Why Is OpenFE Ineffective For My Dataset?

There are two possible reasons. The first reason is that OpenFE fails to recall effective candidate features due to improper parameters. Please refer to our guidance on parameter tuning. The second reason is that there are no effective candidate features, since feature generation is not beneficial for all datasets. Our past experience on numerous real-world datasets indicates that feature generation is beneficial for 50%–70% of datasets.

How Many New Features Should I Include In The Dataset?

This relates to the topic of feature selection methods. Users can try to include 10, 20, 30, … new features and see which provides the best results. It is recommended to try more delicate feature selection methods (such as forward feature selection) to achieve better performance.

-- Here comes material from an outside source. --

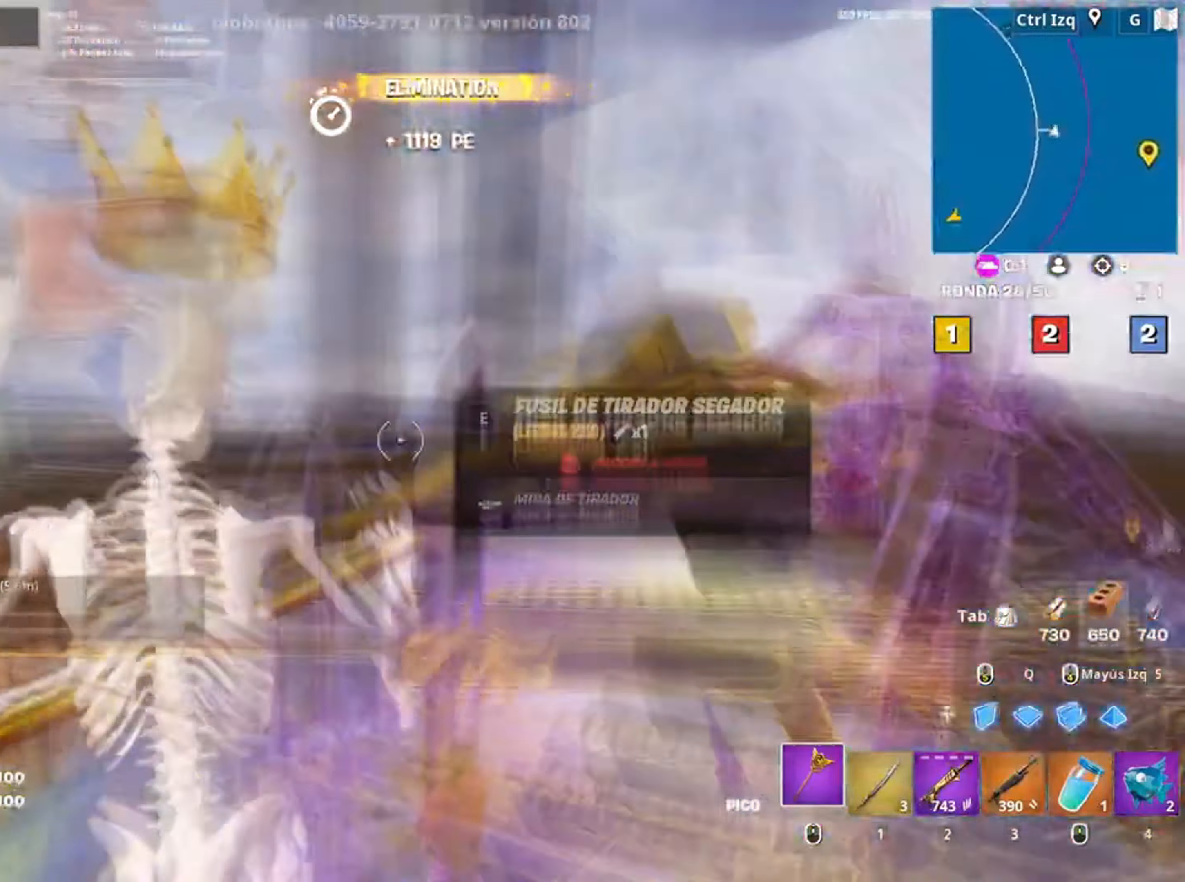
{"keys": ["w"], "mouse": [], "events": [[17, "e", "up"], [200, "3", "down"], [300, "3", "up"], [334, "a", "up"]]}
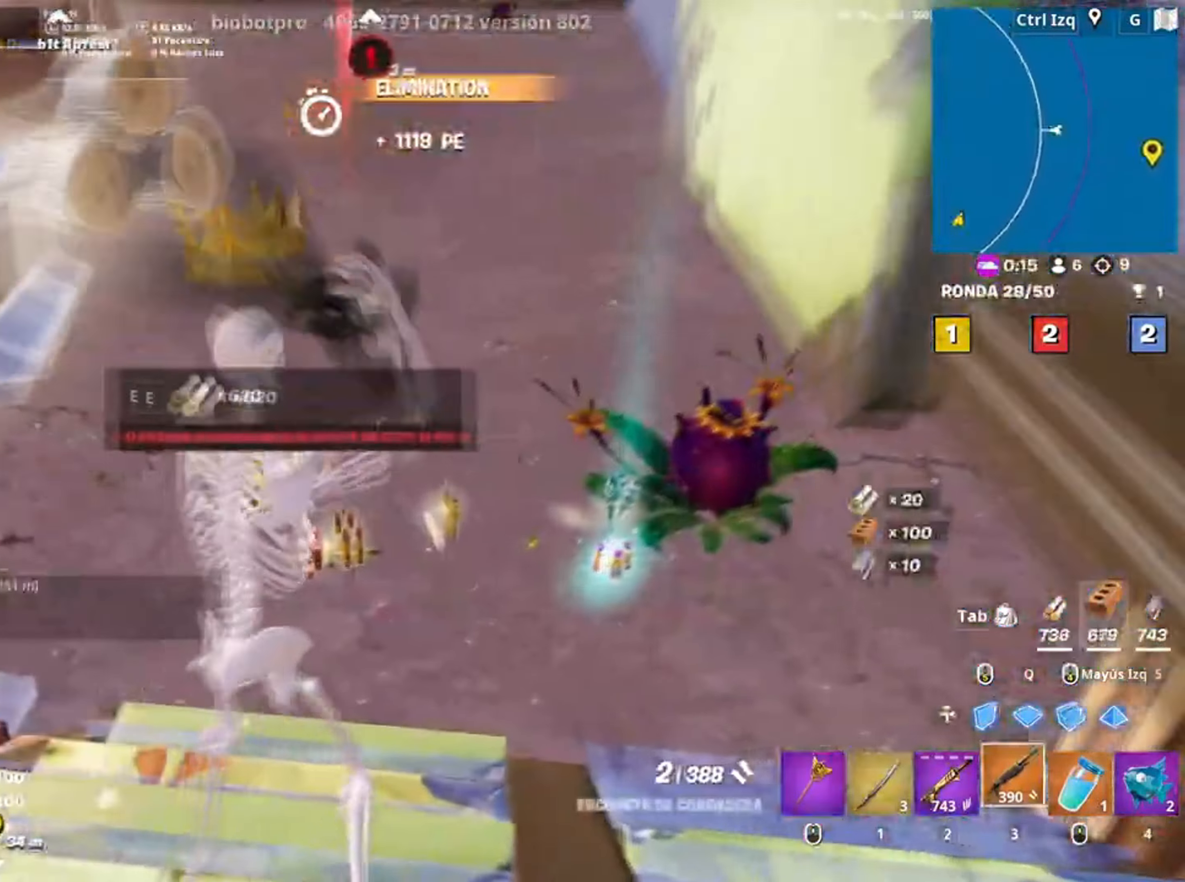
{"keys": ["w"], "mouse": [], "events": [[267, "r", "down"], [317, "r", "up"], [400, "r", "down"], [450, "r", "up"]]}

What is a high-order feature?

A first-order feature is transformed by the base features (zero-order) using one operators, such as \(f_1 + f_2\). A second-order feature is transformed by the first-order features, such as \((f_1 + f_2)\times f_3\), and so on. High-order features refer to features with orders \(\geq 2\).

Are high-order features beneficial for model performance?

According on our previous experience with feature generation, looking for high-order features may not result in a noticeable improvement on the majority of datasets. First, we do not find that generating high-order features is useful for all the benchmarking datasets in our paper. Second, on the two Kaggle competitions (IEEE-CIS Fraud Detection and BNP Paribas Cardif Claims Management), the high-order features generated by the top winning teams also hardly improve the test scores. Readers can refer to more details in our paper.

Some previous papers argue that high-order features are useful by directly searching for high-order features. However, the effectiveness of high-order feature transformations should be evaluated in light of all its low-order components. For example, a second-order feature transformation \(f_1\times f_2\times f_3\) is effective only if it has additional effectiveness to all their first-order components \(f_1\times f_2\), \(f_1\times f_3\), and \(f_2\times f_3\).

How to generate high-order features?

Users can first generate effective first-order features, and then include the first-order features into the base features to generate second-order features, and so on.